*Exercise brief*
Say how many lines in the following entries include "Defender", and add nothing else.

------ Data shown ------

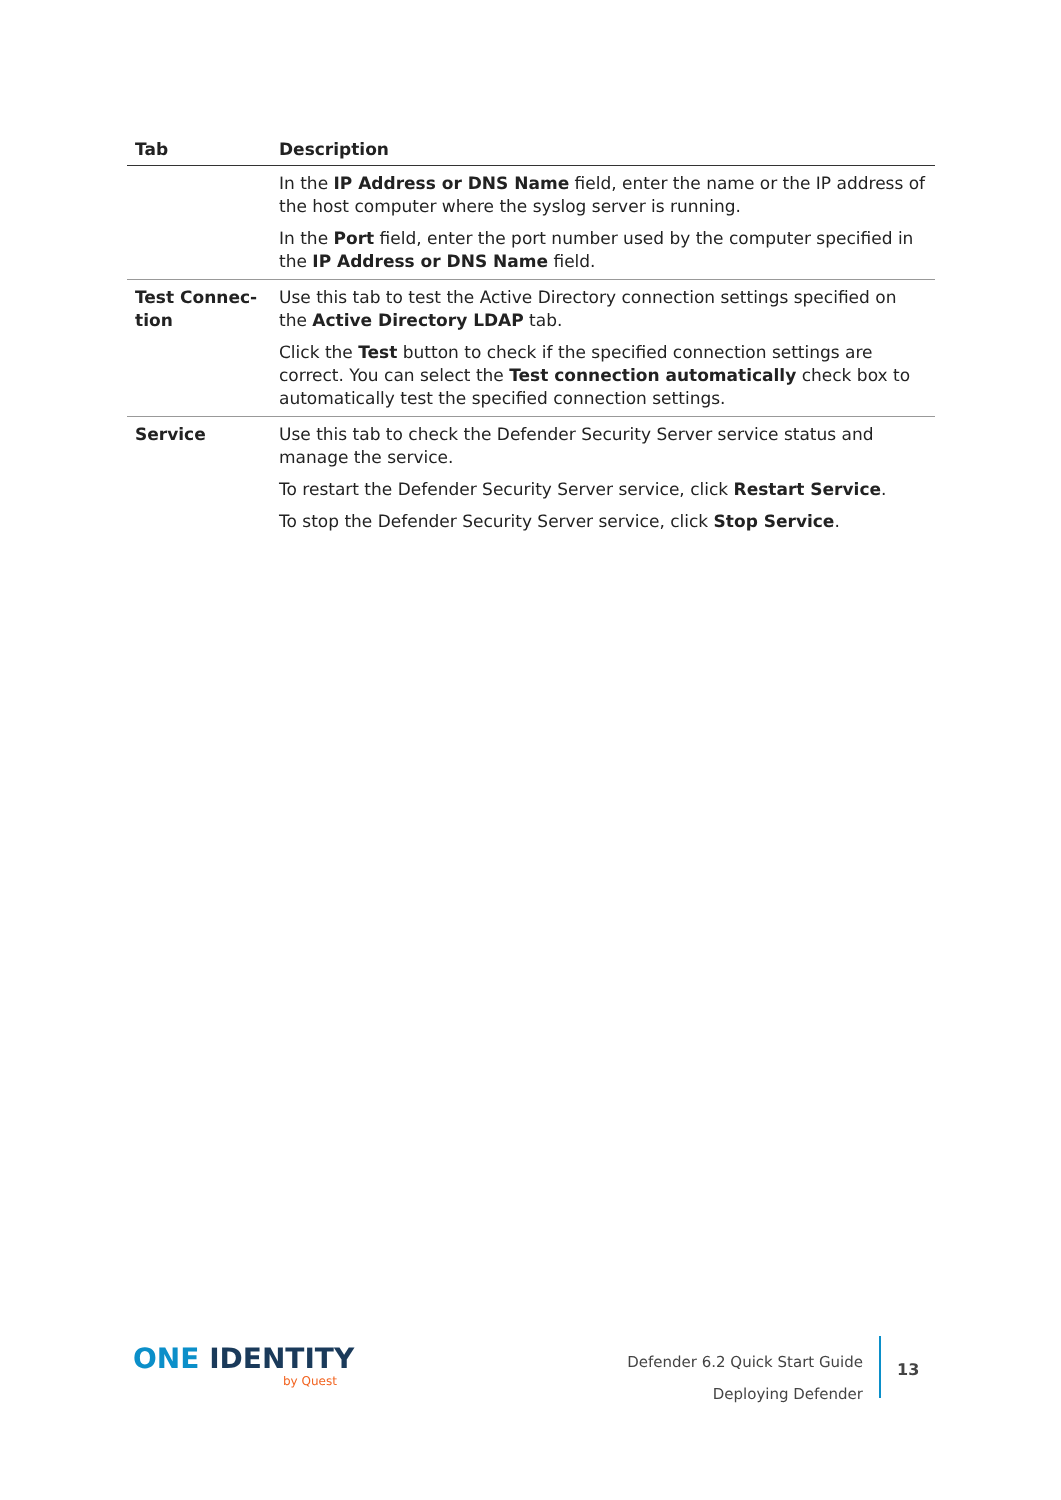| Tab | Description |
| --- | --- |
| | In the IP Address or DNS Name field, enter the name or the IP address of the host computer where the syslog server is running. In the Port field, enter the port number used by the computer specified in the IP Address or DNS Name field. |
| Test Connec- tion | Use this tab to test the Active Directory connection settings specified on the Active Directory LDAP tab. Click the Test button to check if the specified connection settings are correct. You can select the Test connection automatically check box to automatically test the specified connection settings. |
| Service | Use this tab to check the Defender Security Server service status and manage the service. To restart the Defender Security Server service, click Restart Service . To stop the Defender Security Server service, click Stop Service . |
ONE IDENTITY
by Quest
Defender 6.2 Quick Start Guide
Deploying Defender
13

------

*Your solution*
3